**TASK TO COMPLETE**
Where the string "Chemistry" occurs in a line of the data below, that line should be copied.

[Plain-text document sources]
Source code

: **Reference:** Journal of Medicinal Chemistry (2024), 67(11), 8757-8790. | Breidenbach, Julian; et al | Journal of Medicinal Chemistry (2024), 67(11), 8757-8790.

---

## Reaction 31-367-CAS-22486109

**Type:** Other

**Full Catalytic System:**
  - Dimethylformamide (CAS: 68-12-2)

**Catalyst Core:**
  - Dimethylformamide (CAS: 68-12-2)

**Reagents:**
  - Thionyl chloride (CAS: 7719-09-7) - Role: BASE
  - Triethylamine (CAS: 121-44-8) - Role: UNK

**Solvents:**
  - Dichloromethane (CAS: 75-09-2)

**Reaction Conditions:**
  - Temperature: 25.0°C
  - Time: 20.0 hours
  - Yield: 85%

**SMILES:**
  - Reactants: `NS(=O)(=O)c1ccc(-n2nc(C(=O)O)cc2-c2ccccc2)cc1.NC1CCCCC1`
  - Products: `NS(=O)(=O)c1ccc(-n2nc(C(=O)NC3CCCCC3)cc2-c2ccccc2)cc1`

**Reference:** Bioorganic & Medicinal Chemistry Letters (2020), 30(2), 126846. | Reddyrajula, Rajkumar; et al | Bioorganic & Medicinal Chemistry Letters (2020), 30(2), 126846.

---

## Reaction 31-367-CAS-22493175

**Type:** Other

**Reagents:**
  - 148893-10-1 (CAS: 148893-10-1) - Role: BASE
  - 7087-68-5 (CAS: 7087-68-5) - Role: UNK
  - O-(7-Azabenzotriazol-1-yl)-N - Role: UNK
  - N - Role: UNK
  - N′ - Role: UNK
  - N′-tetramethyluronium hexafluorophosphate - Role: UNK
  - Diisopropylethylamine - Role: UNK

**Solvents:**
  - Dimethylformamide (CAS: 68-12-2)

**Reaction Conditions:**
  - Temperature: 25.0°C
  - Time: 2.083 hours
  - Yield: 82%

**PROBLEM SOLUTION**
: **Reference:** Journal of Medicinal Chemistry (2024), 67(11), 8757-8790. | Breidenbach, Julian; et al | Journal of Medicinal Chemistry (2024), 67(11), 8757-8790.
**Reference:** Bioorganic & Medicinal Chemistry Letters (2020), 30(2), 126846. | Reddyrajula, Rajkumar; et al | Bioorganic & Medicinal Chemistry Letters (2020), 30(2), 126846.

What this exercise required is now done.